DIRECTIVE:
Print word for word the stretch of lines from the very start through the line containing "A collection of", including both ends. Omit the pictures from your answer.

GIVEN RECORDS:
+++

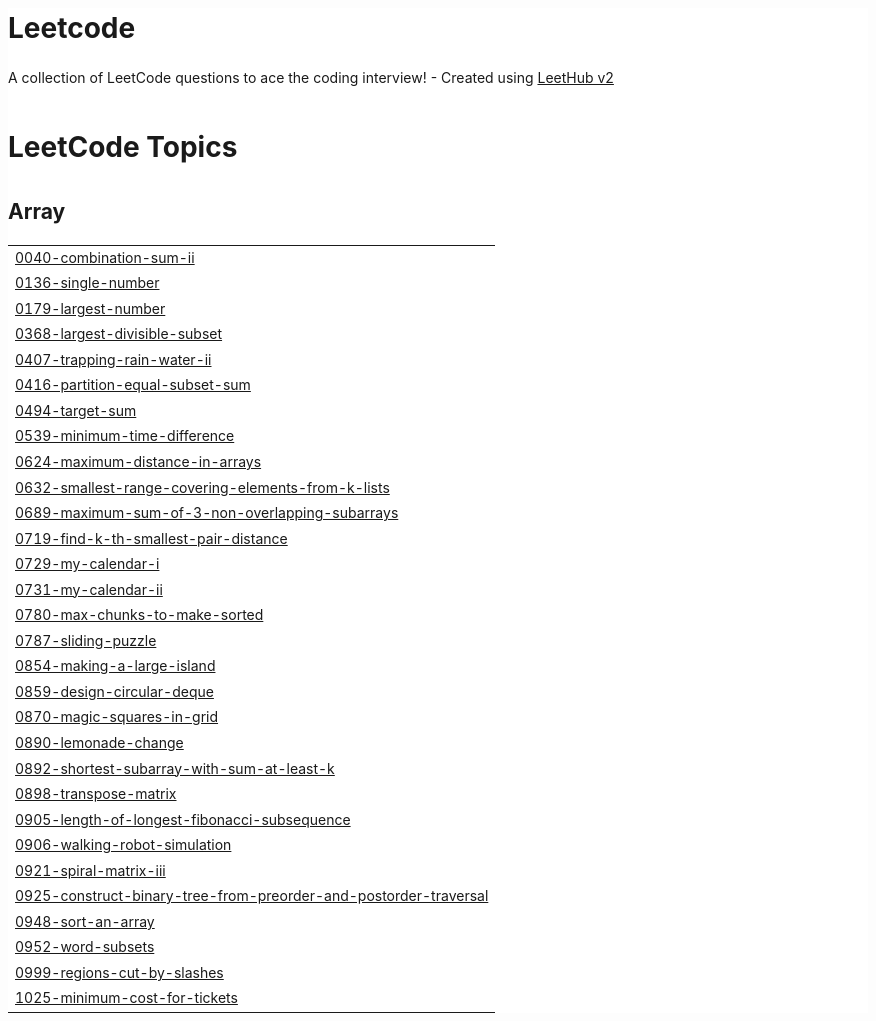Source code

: # Leetcode
A collection of LeetCode questions to ace the coding interview! - Created using [LeetHub v2](https://github.com/arunbhardwaj/LeetHub-2.0)


# LeetCode Topics
## Array
|  |
| ------- |
| [0040-combination-sum-ii](https://github.com/Bhargav2662D/Leetcode/tree/master/0040-combination-sum-ii) |
| [0136-single-number](https://github.com/Bhargav2662D/Leetcode/tree/master/0136-single-number) |
| [0179-largest-number](https://github.com/Bhargav2662D/Leetcode/tree/master/0179-largest-number) |
| [0368-largest-divisible-subset](https://github.com/Bhargav2662D/Leetcode/tree/master/0368-largest-divisible-subset) |
| [0407-trapping-rain-water-ii](https://github.com/Bhargav2662D/Leetcode/tree/master/0407-trapping-rain-water-ii) |
| [0416-partition-equal-subset-sum](https://github.com/Bhargav2662D/Leetcode/tree/master/0416-partition-equal-subset-sum) |
| [0494-target-sum](https://github.com/Bhargav2662D/Leetcode/tree/master/0494-target-sum) |
| [0539-minimum-time-difference](https://github.com/Bhargav2662D/Leetcode/tree/master/0539-minimum-time-difference) |
| [0624-maximum-distance-in-arrays](https://github.com/Bhargav2662D/Leetcode/tree/master/0624-maximum-distance-in-arrays) |
| [0632-smallest-range-covering-elements-from-k-lists](https://github.com/Bhargav2662D/Leetcode/tree/master/0632-smallest-range-covering-elements-from-k-lists) |
| [0689-maximum-sum-of-3-non-overlapping-subarrays](https://github.com/Bhargav2662D/Leetcode/tree/master/0689-maximum-sum-of-3-non-overlapping-subarrays) |
| [0719-find-k-th-smallest-pair-distance](https://github.com/Bhargav2662D/Leetcode/tree/master/0719-find-k-th-smallest-pair-distance) |
| [0729-my-calendar-i](https://github.com/Bhargav2662D/Leetcode/tree/master/0729-my-calendar-i) |
| [0731-my-calendar-ii](https://github.com/Bhargav2662D/Leetcode/tree/master/0731-my-calendar-ii) |
| [0780-max-chunks-to-make-sorted](https://github.com/Bhargav2662D/Leetcode/tree/master/0780-max-chunks-to-make-sorted) |
| [0787-sliding-puzzle](https://github.com/Bhargav2662D/Leetcode/tree/master/0787-sliding-puzzle) |
| [0854-making-a-large-island](https://github.com/Bhargav2662D/Leetcode/tree/master/0854-making-a-large-island) |
| [0859-design-circular-deque](https://github.com/Bhargav2662D/Leetcode/tree/master/0859-design-circular-deque) |
| [0870-magic-squares-in-grid](https://github.com/Bhargav2662D/Leetcode/tree/master/0870-magic-squares-in-grid) |
| [0890-lemonade-change](https://github.com/Bhargav2662D/Leetcode/tree/master/0890-lemonade-change) |
| [0892-shortest-subarray-with-sum-at-least-k](https://github.com/Bhargav2662D/Leetcode/tree/master/0892-shortest-subarray-with-sum-at-least-k) |
| [0898-transpose-matrix](https://github.com/Bhargav2662D/Leetcode/tree/master/0898-transpose-matrix) |
| [0905-length-of-longest-fibonacci-subsequence](https://github.com/Bhargav2662D/Leetcode/tree/master/0905-length-of-longest-fibonacci-subsequence) |
| [0906-walking-robot-simulation](https://github.com/Bhargav2662D/Leetcode/tree/master/0906-walking-robot-simulation) |
| [0921-spiral-matrix-iii](https://github.com/Bhargav2662D/Leetcode/tree/master/0921-spiral-matrix-iii) |
| [0925-construct-binary-tree-from-preorder-and-postorder-traversal](https://github.com/Bhargav2662D/Leetcode/tree/master/0925-construct-binary-tree-from-preorder-and-postorder-traversal) |
| [0948-sort-an-array](https://github.com/Bhargav2662D/Leetcode/tree/master/0948-sort-an-array) |
| [0952-word-subsets](https://github.com/Bhargav2662D/Leetcode/tree/master/0952-word-subsets) |
| [0999-regions-cut-by-slashes](https://github.com/Bhargav2662D/Leetcode/tree/master/0999-regions-cut-by-slashes) |
| [1025-minimum-cost-for-tickets](https://github.com/Bhargav2662D/Leetcode/tree/master/1025-minimum-cost-for-tickets) |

+++

REPLY TO THE EXERCISE:
Source code

: # Leetcode
A collection of LeetCode questions to ace the coding interview! - Created using [LeetHub v2](https://github.com/arunbhardwaj/LeetHub-2.0)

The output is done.